Whitley’s Cuttlefish is often confused with Sepia smithi, as the difference in species is only clearly identified through differences in cuttlebone; S. smithi has a narrow cuttlebone with an inner core that is round, shiny, and thickened, while in S. whitleyana the cuttlebone is wider and the inner cone is thin, narrow and not shiny. Preserved male specimens of S. whitleyana have distinctive longitudinal white bars, but lack the whitish bands at the base of the fins present in S. Smithi.
Sepia whitleyana is bluish grey in colour, with pinkish spots on the dorsal of the mantle. Males have narrow longitudinal whitish bands. It is a fairly large, broad animal with long, slender arms and tentacles.

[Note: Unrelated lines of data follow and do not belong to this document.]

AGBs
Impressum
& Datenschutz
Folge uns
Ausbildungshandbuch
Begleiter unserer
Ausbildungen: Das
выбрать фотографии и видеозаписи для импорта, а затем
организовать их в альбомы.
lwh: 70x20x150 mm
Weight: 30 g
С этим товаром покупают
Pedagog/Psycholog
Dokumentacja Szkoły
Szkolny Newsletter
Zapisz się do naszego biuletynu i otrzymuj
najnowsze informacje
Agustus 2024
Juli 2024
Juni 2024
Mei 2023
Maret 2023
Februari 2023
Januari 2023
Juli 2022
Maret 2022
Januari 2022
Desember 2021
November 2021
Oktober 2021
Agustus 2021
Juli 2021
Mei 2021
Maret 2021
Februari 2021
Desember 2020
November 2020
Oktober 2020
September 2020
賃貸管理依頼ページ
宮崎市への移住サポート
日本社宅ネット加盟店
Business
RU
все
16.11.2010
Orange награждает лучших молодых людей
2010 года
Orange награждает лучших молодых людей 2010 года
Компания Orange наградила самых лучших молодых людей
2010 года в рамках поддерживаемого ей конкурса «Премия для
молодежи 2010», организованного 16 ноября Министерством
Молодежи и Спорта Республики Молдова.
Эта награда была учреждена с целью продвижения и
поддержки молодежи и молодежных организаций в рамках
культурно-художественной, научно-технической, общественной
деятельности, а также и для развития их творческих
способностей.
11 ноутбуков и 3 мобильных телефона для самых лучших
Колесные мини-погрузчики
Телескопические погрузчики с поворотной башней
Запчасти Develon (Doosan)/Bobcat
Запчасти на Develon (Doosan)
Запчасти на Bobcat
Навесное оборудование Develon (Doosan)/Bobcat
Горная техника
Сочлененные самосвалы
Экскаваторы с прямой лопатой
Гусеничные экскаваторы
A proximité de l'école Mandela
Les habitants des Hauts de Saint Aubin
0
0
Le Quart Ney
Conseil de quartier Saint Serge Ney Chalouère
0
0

The cuttlebone is elongate-ova l- its width around 50% of its length - with a slightly narrowed anterior end. Dorsal surface is coarsley pustulose, with indistinct ribs. The ventral surface is slightly swollen anteriorly, and deeply excavated posteriorly - becoming very thin. Spine long and curved, without keel.
Whitley’s Cuttlefish appears to associate with muddy substrates and has been caught at depths up to 160m. This species is sometimes trawled offshore north of Sydney and Newcastle and can appear in Sydney fish markets.
Sepia whitleyana is found in the Southwestern Pacific region; in eastern Australian coastal waters from the Gulf of Carpentaria southward to off Port Stephens. This species has been trawled as far south as Ulladulla in New South Wales.
- Jereb, P., & C.F.E Roper (eds) (2005) Cephalopods of the World: Chambered Nautiluses and Sepioids, Food & Agriculture Organization of the United Nations Catalogue for Fishery Purposes, Rome, No. 4, Vol. 1
- Lu, C.C (1998) A Synopsis of Sepiidae in Australian waters (Cephalopoda: Sepiodiea). In: Voss, N.A., Vecchione, M., Toll, R.B. & Sweeney, M.J (Eds) Systematics and Biogeography of Cephalopods. Smithsonian Institution Press, Washington DC, Vol. 586, 159-190.
- Watson-Russell, C. (1983) Cuttlefish of Sydney Harbour, Australian Natural History, 20(5): 159-164.